L’imagerie judiciaire américaine : entre mythes et archaïsme
L’affaire DSK a fait l’effet d’une bombe en France, provoquant chez beaucoup une vague d’indignation, moins pour des raisons liées à la culpabilité ou non de Dominique Strauss-Kahn, qu’aux effets d’une mise en scène médiatique américaine qui heurte les repères et la sensibilité de nombre d’hexagonaux. Les commentateurs ont souligné les différences qui existent entre le droit américain et le droit français, en particulier concernant la présomption d’innocence, qui engage les journalistes français à ne pas diffuser d’images de prévenus menottés, par exemple. Or, il faut bien convenir que les images diffusées par les télévisions américaines, et reprises dans le monde entier, sont assez édifiantes d’une mise en scène, qui privilégie de représenter l’accusé plus comme un coupable éventuel, plutôt qu’un potentiel innocent. Il ne s’agit bien entendu pas de débattre sur la culpabilité d’un homme, dont le procès n’a pas encore eu lieu.
En revanche, l’on peut s’interroger sur la valeur réelle des images reprises en boucle par les chaînes d’information, car, c’est précisément d’information dont il est question. En effet, au-delà de renseigner le public sur l’arrestation de Dominique Strauss-Kahn, les images quittent le registre informatif pour verser vers le pathos, presque au sens de pathétique, voire de l’inquisitif. Ces effets sont repérables comme l’a souligné Daniel Schneidermann sur le plateau de Ce soir ou jamais, par l’emploi systématique de gros plans qui traquent la moindre expression sur le visage de l’accusé et qui, d’un point de vue informatif, sont très pauvres. Cette mise en scène a d’autant plus choqué en France quand, Dominique Strauss-Kahn a été exhibé comme un trophée aux bras des policiers américains, livré à une meute de photographes et de caméras. Il faut reconnaître que ce type de traitement ne lui est pas spécifique. L’on se souvient des procès d’O. J Simpson, accusé de meurtre sur sa femme, ou encore de Michaël Jackson, pour des attouchements sur mineur. Il semble que les images des accusés de crime aux Etats-Unis, réactualisent sans cesse des mythes sur lesquels repose la justice américaine.

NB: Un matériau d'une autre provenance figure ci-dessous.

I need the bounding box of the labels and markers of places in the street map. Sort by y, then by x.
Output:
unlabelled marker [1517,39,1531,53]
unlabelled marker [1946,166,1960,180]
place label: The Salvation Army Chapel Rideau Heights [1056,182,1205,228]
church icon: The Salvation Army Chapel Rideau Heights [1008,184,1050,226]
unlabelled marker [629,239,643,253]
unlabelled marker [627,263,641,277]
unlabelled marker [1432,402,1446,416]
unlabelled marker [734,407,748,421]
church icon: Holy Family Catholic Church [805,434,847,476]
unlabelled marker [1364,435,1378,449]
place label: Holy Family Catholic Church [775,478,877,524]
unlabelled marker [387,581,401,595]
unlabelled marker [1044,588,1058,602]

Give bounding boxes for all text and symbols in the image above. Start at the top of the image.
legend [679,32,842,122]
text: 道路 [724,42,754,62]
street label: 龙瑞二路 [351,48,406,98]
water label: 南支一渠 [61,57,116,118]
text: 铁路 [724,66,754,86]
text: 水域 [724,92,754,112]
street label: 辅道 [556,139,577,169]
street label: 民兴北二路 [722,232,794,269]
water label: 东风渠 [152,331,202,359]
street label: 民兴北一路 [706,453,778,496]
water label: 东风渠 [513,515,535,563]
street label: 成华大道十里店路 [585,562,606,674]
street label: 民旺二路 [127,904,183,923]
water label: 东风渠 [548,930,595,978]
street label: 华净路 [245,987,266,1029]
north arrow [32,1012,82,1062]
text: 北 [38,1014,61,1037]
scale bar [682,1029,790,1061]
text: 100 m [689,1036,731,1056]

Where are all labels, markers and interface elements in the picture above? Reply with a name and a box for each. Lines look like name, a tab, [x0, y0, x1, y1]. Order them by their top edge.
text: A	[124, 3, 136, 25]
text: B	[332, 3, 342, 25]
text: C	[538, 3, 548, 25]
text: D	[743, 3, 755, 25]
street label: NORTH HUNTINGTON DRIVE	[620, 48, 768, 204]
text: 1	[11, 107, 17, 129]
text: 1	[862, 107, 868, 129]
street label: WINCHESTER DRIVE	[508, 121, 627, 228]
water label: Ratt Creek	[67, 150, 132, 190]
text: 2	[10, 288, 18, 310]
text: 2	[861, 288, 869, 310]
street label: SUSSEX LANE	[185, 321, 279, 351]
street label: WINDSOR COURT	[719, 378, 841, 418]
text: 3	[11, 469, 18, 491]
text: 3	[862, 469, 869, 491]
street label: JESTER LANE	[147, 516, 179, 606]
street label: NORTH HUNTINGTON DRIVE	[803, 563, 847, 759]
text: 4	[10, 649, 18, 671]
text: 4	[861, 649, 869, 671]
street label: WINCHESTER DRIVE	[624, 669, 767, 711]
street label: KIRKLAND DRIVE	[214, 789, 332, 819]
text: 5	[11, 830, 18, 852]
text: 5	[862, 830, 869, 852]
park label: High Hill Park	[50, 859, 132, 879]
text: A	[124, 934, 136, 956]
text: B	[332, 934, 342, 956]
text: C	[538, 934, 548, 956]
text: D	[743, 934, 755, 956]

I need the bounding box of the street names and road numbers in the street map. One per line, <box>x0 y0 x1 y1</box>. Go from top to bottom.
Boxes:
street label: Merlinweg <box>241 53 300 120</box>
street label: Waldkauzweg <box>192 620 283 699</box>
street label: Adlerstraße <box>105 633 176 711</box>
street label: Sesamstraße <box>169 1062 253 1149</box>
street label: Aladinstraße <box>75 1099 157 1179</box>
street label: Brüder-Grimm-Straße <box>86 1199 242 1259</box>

C’est d’abord toute l’imagerie qui est liée à l’ouest américain, et au chérif qui ramène le criminel en prison, en le traînant les mains ligotées, derrière son cheval. C’est ensuite le mythe du justicier qui nettoie la cité de ses criminels, et qui les livre à la justice. C’est également le mythe du criminel exhibé au média et au public, comme la preuve probante de l’efficacité d’un système judiciaire capable de traquer et de capturer les criminels. Or, tout cet imaginaire qui s’est construit au cours de l’histoire, a enfermé la justice américaine dans un rapport martial entre elle et tout individu soupçonné d’un crime, même s’il est innocent. Pourtant, des traitements comme celui infligé à DSK, le public français ne le découvre pas aujourd’hui, tant Hollywood a mis en scène ce type d’affaire. C’est précisément pour cette raison qu’ici, on a eu du mal à considérer ces images comme réelle, et à accepter leur vraisemblance, puisque que nous étions habitués à les recevoir sur le mode de la fiction. Aussi, cette affaire vient-elle objectiver une réalité que l’on n’était habitué à voir dans des films.
La médiatisation américaine de cette affaire révèle également des aspects de la justice de ce pays, que l’on pourrait qualifier d’archaïque. En effet, cette propension à livrer l’accusé au regard, et donc au jugement du public, rappelle des pratiques anciennes qui voyaient les criminels, ou présumés comme tels, livrés physiquement aux insultes, crachats, et autres brutalités de la foule. Il faut dire que cette conception plébéienne de la justice persiste, sous certains traits, dans la justice américaine actuelle. En particulier, dans sa manière de se mettre en scène. Tout ceci est, sans doute, à placer dans le contexte d’une société où le spectacle joue un rôle important dans le moindre secteur, et la justice n’échappe pas à la règle. Au-delà de cette affaire, c’est notre rapport à l’image qui a été mis en branle, même si le fait que l’accusé soit Français, qui plus est Dominique Strauss-Kahn, accentue l’effet de sidération. L’image n’est jamais neutre, en particulier à la télévision, et elle porte aussi en elle des traces d’idéologies. Aussi, les images que nous consommons à la télévision nous interpellent-elles constamment sur ce qui est acceptable et ce qui ne l’est pas. Le danger est que, bien souvent, le principe de banalité qui fonde le flux télévisuel altère notre capacité à nous indigner face à des images inacceptables. Surtout, quand celles-ci mettent en scène des individus qui nous sont géographiquement ou culturellement éloignés.